No Structural Issues
There were 590 maintenance reports logged about the Queen Street complex over the three years, from the start of 2019 to the end of 2021.
Most of these were normal complaints like leaking taps and toilets, heating on the blink, broken cookers and the like.
But some of the complaints seemed to indicate deeper issues. Around 50 of them refer to major leaks through the walls and ceilings in the complex or water mixing with electricity.
The 13 January 2022 email from the housing section says that water on occasion gets into the flats through small cavity cracks in the wall.
In a different block of the complex, there were similar issues. “Tenant States leak in her sitting room ceiling fell down,” says an entry on 21 December 2020.
“Water leak in ceiling and into electrics from flat overhead,” says an entry from February 2021.
“Tenant states multiple electric faults throughout following flood from upstairs, electric inspection req.” November 2021.
Dublin City Council didn’t respond to follow up questions on these issues submitted last week, asking why it doesn’t regard these multiple serious leaks as structural issues.
Looking for Regen
Some councillors have been trying to highlight issues with the Queen Street complex, which is not currently on a list of council complexes that have been scheduled for regeneration.
Labour Party Councillor Joe Costello says that the council may be reluctant to add the complex to the list for regeneration because it refurbished it 20 years ago.
Residents said that that attempt at regeneration made the problems worse. Sinn Féin councillor Janice Boylan, says that the complex was “built mentally”.
“I wouldn’t like to live with water running through my flat every now and again,” says independent Councillor Christy Burke.
There are also serious leaks in Ballybough House too, he says and that complex isn’t on the regeneration list either. The council has done a pilot to test if it can retrofit the homes in the protected building.
A flat there was recently retrofitted very successfully, says Burke. He viewed it and it looked great but the funding is not in place to upgrade the other homes in the complex, he says.

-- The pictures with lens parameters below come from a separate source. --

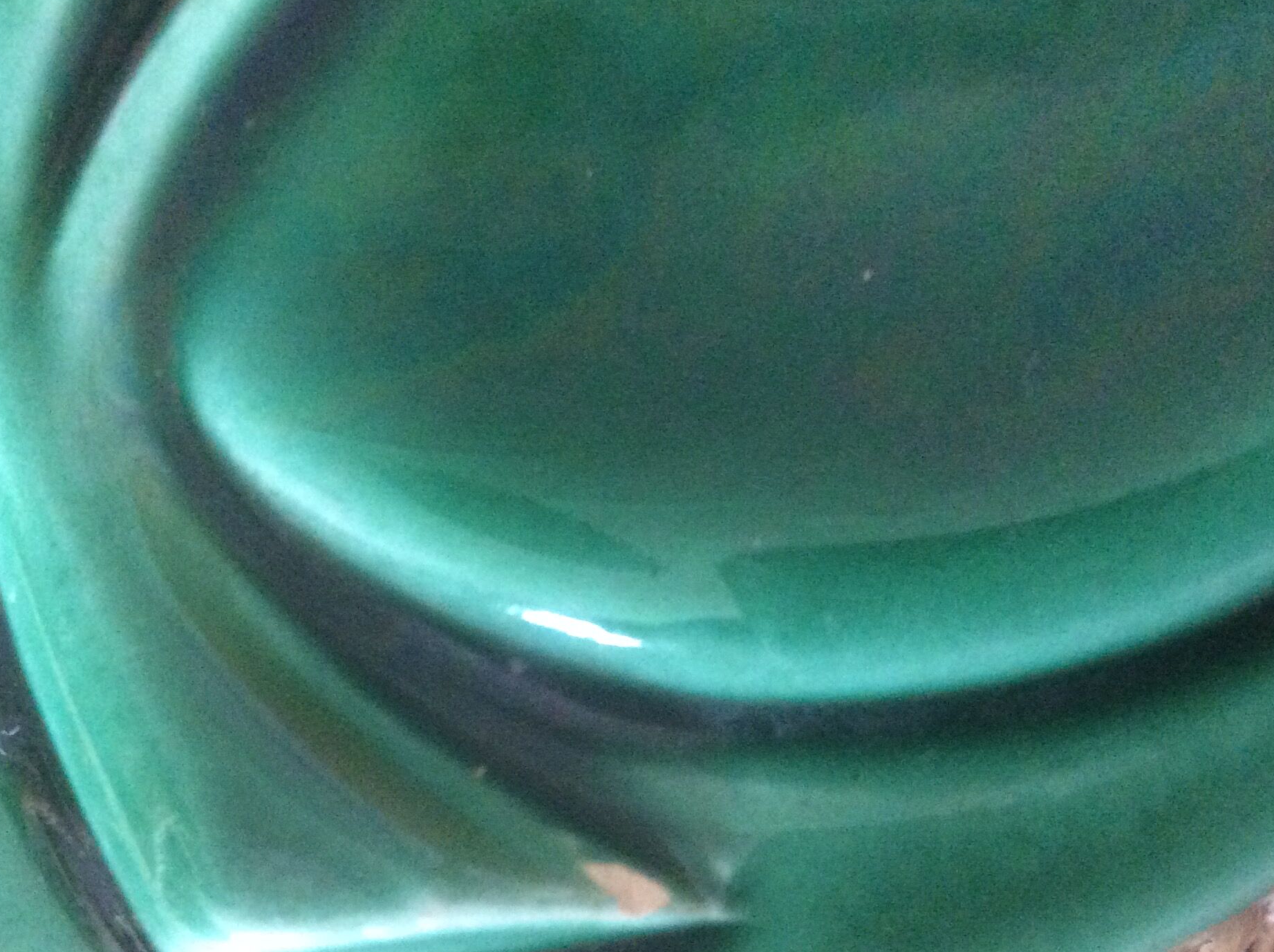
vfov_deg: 32.1
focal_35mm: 45
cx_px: 659
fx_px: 1654
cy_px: 542
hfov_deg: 42.1
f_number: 2.4
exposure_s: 1/25
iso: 320
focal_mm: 3.3
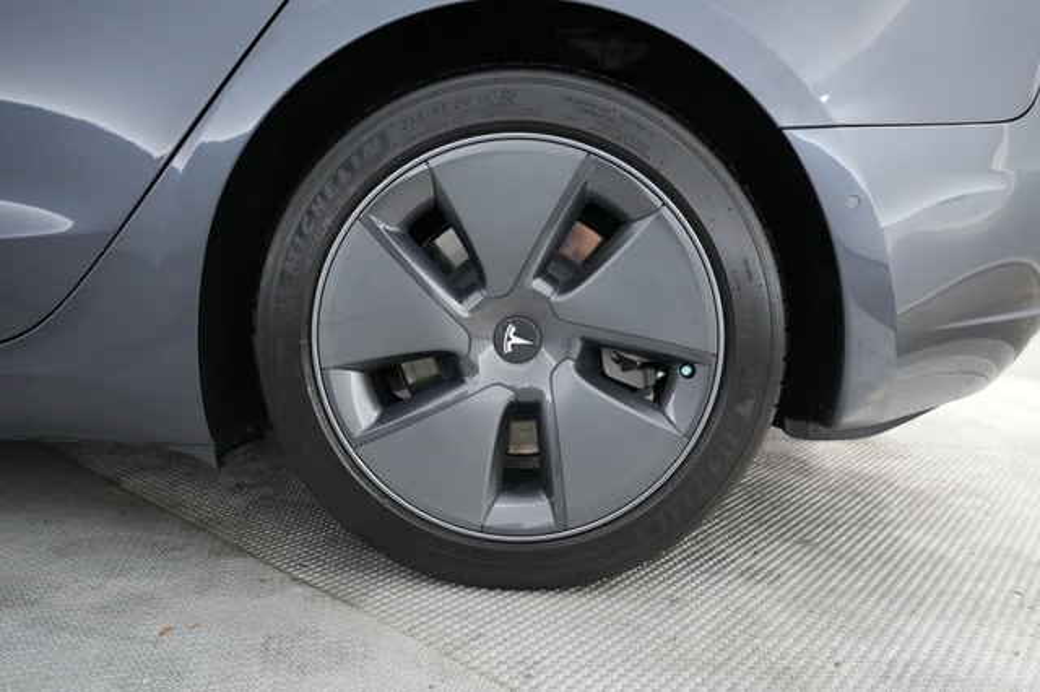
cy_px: 346
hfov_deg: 69.4
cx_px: 520
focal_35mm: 26
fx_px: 751
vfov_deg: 49.5
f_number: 2.8
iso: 5000
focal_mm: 26
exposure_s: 1/160
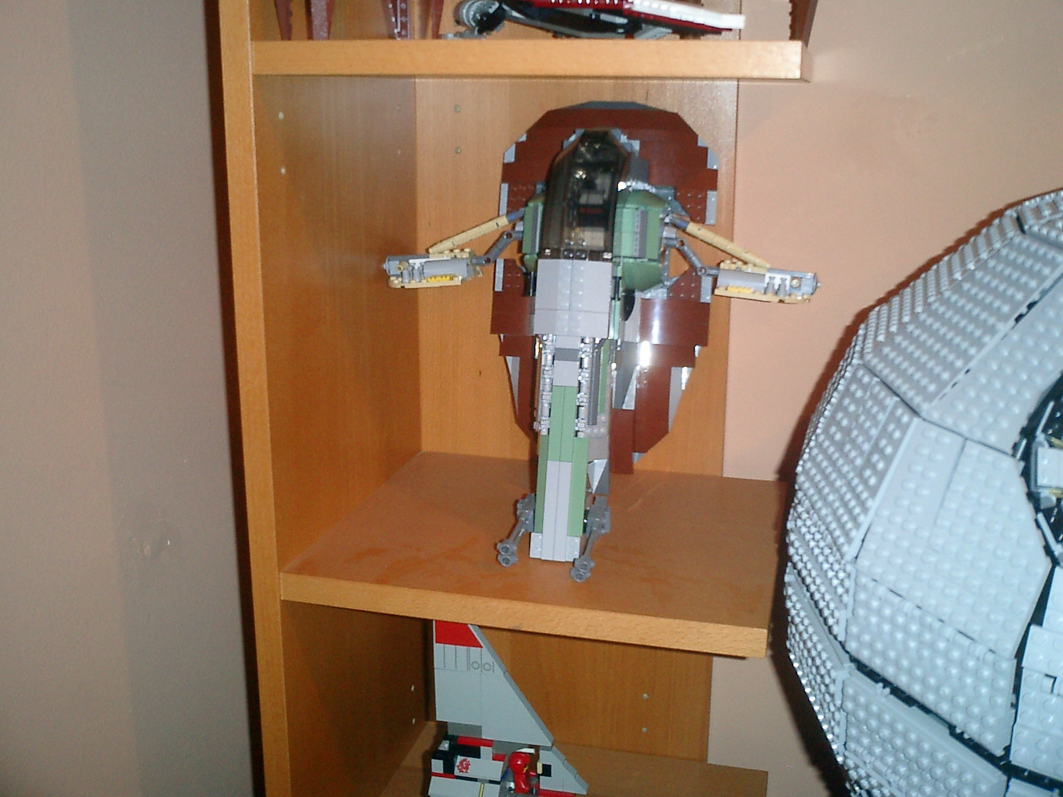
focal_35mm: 36
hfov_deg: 51.4
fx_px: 1106
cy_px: 398
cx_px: 532
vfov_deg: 39.7
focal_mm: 7.5
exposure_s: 1/30
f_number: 3.2
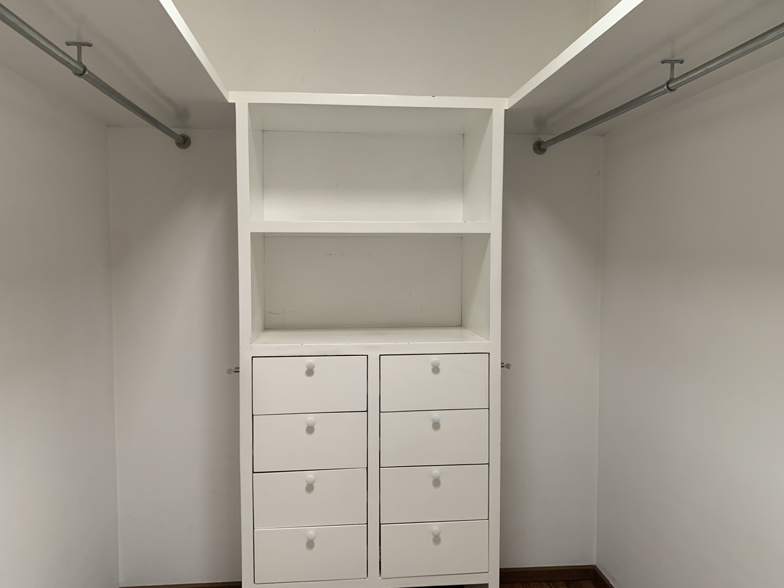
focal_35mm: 26
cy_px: 294
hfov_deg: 67.3
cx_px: 392
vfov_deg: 53.1
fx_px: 589
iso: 100
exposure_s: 1/60
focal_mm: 4.25
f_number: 1.8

People try to redecorate their flats by wallpapering over after major leaks and dampness but that doesn’t work for long, he says.
All the flat complexes in the north inner-city need to be regenerated, says Burke. “They are all the same as each other.”
Burke has tabledmotions calling on the central governmentto release the funds to regenerate the council’s housing complexes in the north inner-city, he says. “There is no great political will to address our [past-the] sell-by-date complexes in the city centre.”
The Minister for Housing and the Minister for Finance need to explain why the council complexes “are allowed to go so low, deep and dangerous as regards maintenance, flooding and everything”, he says. “Why is that allowed?”
In January a Dublin City Council spokesperson said that they carried out an audit of all their properties in 2010 and 2011.
Then in 2020, “City Architects were asked to report on options for addressing reported issues at the Queen Street housing complex.
“The options to be considered included major retrofit, demolition and new build. Their report concluded that the problems complained of are of a maintenance and repair nature.”
The Freedom of Information request looked for that report. A council staff member said that the report doesn’t exist: “This was not a written report and that discussion on Queen St were verbal.”